I am faced with the following problem : I have binomial data, ie. data of the form trials/successes, with a list of features.
What I need is to sample without replacement from that data, ie. take a fraction $p$ (in my case 50%)of the examples. Since the data is aggregated, this is tricky.
So far my algorithm is the following : Denote by $h_i,c_i$ the number of trials/successes on each line, and $h'_i,c'_i$ the sampled trials/successes. I compute the total number of trials $H$ and then randomly generate $pH$ distinct integers between $1$ and $H$. I also compute the cumulative sum $(s_i = \sum_{t\leq i}h_t)_{i<n}$ of successes. Then for each sampled integer $k$, I find the first index $i$ such that $k \geq s_i$, and increment $h'_i$. If $k-s_i \leq c_i$ then I increment $c'_i$.

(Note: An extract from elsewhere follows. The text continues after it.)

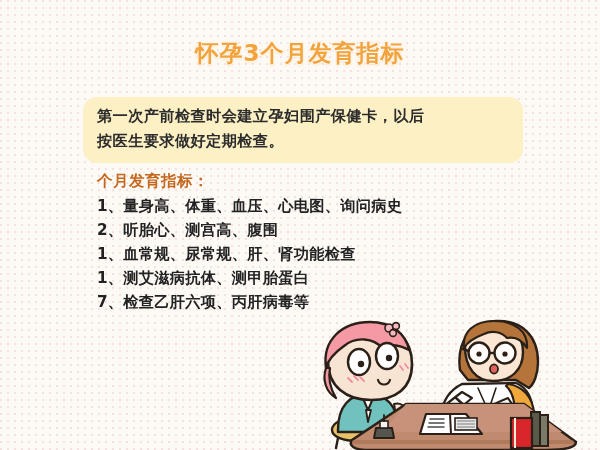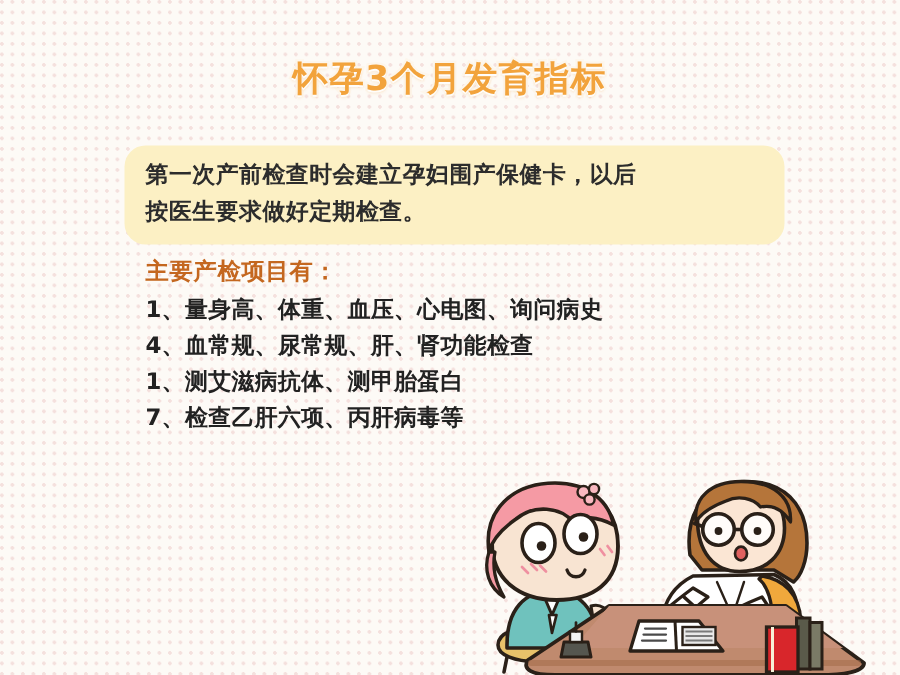"主要产检项目有：" div { text: 主要产检项目有 -> 个月发育指标 }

This algorithm works, but the problem is that when generating the random integers, I must store the whole list of integers, which means allocating space proportional to $H$, which in my case is incredibly large, and causes heap to overflow (I use JAVA with a 2Gb heap).
Any ideas to avoid storing that huge vector ? Or another simpler algorithm would be nice (I'm sure this one is largely suboptimal).
Edit : I want to add that the overall complexity of the algorithm should not be more than $O(log(n)H)$ where $n$ is the number of lines.